We have this theorem:
** Let $F$ be a free abelian group of rank $n$ and let $H$ be a subgroup of $F.$ There exists a basis $\{x_1,...,x_n\}$ of $F$ and integers $d_1,...,d_r > 0 $ such that
• $di\vert d_{i+1}$ for $i = 1,...,r$
• $\{d_1x_1,\ldots,d_rx_r\}$ is a basis of H.**
I am confused with this. $\mathbb{Z}*\mathbb{Z}$ is a free abelian group with basis $(1,0)$ and $(0,1)$. Let $H=2\mathbb{Z}*3\mathbb{Z}$ be a subgroup of $\mathbb{Z}*\mathbb{Z}$ with basis $2(1,0)$ and $3(0,1)$. $\mathbf {But}$ $2$ does not divide $3$. What is the problem here?

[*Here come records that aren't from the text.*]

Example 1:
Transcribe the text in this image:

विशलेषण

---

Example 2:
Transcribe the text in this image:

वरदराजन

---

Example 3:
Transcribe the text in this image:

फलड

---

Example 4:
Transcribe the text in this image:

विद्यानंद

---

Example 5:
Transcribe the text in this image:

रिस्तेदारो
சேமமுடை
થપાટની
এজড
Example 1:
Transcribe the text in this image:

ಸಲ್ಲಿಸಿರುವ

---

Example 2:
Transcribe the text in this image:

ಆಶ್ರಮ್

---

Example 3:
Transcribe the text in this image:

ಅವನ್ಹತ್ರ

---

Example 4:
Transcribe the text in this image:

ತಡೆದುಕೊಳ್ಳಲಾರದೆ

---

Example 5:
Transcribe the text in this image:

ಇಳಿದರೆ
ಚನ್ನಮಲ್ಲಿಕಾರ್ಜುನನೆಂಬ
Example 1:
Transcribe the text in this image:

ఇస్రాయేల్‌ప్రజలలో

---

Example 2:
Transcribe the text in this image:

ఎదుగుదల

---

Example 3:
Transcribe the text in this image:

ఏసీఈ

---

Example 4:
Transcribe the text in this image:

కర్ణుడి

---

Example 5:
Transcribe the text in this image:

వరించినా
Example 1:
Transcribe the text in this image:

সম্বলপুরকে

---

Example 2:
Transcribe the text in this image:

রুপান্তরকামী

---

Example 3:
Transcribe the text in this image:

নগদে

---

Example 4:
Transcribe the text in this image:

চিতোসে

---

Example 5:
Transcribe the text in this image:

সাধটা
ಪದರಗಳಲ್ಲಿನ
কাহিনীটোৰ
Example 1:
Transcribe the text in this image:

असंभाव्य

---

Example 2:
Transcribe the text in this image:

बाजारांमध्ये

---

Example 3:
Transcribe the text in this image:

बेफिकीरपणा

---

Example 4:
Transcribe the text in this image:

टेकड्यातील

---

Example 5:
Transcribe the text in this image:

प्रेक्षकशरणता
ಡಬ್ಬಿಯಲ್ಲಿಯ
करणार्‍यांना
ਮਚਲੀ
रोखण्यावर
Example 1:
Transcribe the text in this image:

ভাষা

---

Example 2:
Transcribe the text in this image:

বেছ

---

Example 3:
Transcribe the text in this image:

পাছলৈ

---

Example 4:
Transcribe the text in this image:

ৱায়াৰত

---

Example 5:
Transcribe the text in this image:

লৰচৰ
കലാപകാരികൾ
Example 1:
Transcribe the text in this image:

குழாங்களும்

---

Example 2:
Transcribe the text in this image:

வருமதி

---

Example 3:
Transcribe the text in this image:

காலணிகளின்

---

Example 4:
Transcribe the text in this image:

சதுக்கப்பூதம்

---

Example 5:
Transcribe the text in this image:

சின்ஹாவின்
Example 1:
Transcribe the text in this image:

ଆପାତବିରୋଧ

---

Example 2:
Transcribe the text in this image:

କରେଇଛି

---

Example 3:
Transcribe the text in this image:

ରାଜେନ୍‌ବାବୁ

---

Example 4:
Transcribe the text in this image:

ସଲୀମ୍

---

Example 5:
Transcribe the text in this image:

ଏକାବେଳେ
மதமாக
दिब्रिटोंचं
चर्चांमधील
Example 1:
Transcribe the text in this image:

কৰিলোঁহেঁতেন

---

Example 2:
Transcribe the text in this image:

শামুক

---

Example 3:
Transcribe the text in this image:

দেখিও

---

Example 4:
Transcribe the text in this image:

In your example, take $\;B:=\{\,(2,3)\,,\,(1,2)\,\}\;$ , then show:
1) $\;B\;$ is a $\,\Bbb Z\,-$ linearly independent set and is thus a basis of $\;\Bbb Z\times\Bbb Z\;$ ;
2) $\;C:=\left\{\,1\cdot(2,3)\,,\,6\cdot(1,2)\,\}=\{\,(2,3)\,,\,\,(6,12)\,\right\}\;$ are $\;\Bbb Z\,-$ linearly independent and a basis of $\;2\Bbb Z\times3\Bbb Z\;$ as required.